Text shown —
You can install them by running \textit{pip install -r requirements.txt} in your environment.
Additionally, you have to run \textit{python utils/dataset.py} to download and preprocess the dataset.

\noindent
\subsection*{Instance-wise Feature Selection with Select and Predict Models}
Select and predict style models are composed of a selector, that predicts a binary mask over the input features of each instance, and a predictor, that consumes the masked input to make a final prediction.
Unfortunately, binary masking is a non-differentiable operation.
This makes it hard to train such models end-to-end.
A workaround is the so-called \textit{pipeline} setup, where selector and predictor are trained independently.
In addition to a label for each instance to train the predictor, this requires groundtruth explanations

In this exercise, the goal is to train and run such a pipeline model on a movie review sentiment classification dataset.
The dataset also includes rationale annotations, i.e. highlights that represent important tokens in form of a binary mask.
We want to use these as groundtruth explanations to train the selector model.
Here are two examples:
\begin{align*}
&\text{text: A gorgeous musical I watched at the palace cinema}\\
&\text{label: 1 (positive)}\\
&\text{rationale: }[0, 1, 0, 0, 0, 0, 0, 0, 0]\\
\\
&\text{text: What a bad drama .}\\
&\text{label: 0 (negative)}\\
&\text{rationale: }[0, 0, 1, 0, 0]
\end{align*}
Note that the 1's in the rationales highlight the tokens that are important for sentiment classification.

\subsection*{Selector Model}
The goal of the selector model is to predict these rationale masks.
In our case, the selector is a token classifier, that predicts either 0 or 1 for each token in the sequence.
For this exercise, we choose \href{https://arxiv.org/abs/1910.01108}{DistilBERT} for both the selector and the predictor model.
Running the selector consists of the following steps:
\begin{enumerate}

    \item First, the input text has to be tokenized, that means, the input text tokens are mapped to a sequence of integer input ids.
    For BERT-style models, a few special tokens are added:
    Each sequence starts with a [CLS] token and ends with a [SEP] token.
    Since all sequences in one batch must be of the same length, a [PAD] token is used to pad shorter sequences to the same length as the longest one in the batch.

Problems to solve —
1. Print the part of the exercise text starting with "You can install" and going on through "preprocess the dataset.".
2. Answer these questions from the exercise text:
(a) Which command downloads and preprocesses the dataset?
(b) What label is given for the text "What a bad drama ."?
(c) Which model is chosen for both the selector and the predictor?

Supplied information —
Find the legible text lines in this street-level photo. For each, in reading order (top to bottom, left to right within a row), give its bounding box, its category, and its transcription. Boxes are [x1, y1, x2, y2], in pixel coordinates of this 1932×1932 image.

Expected answers —
1.
You can install them by running \textit{pip install -r requirements.txt} in your environment.
Additionally, you have to run \textit{python utils/dataset.py} to download and preprocess the dataset.

2.
(a) python utils/dataset.py
(b) 0 (negative)
(c) DistilBERT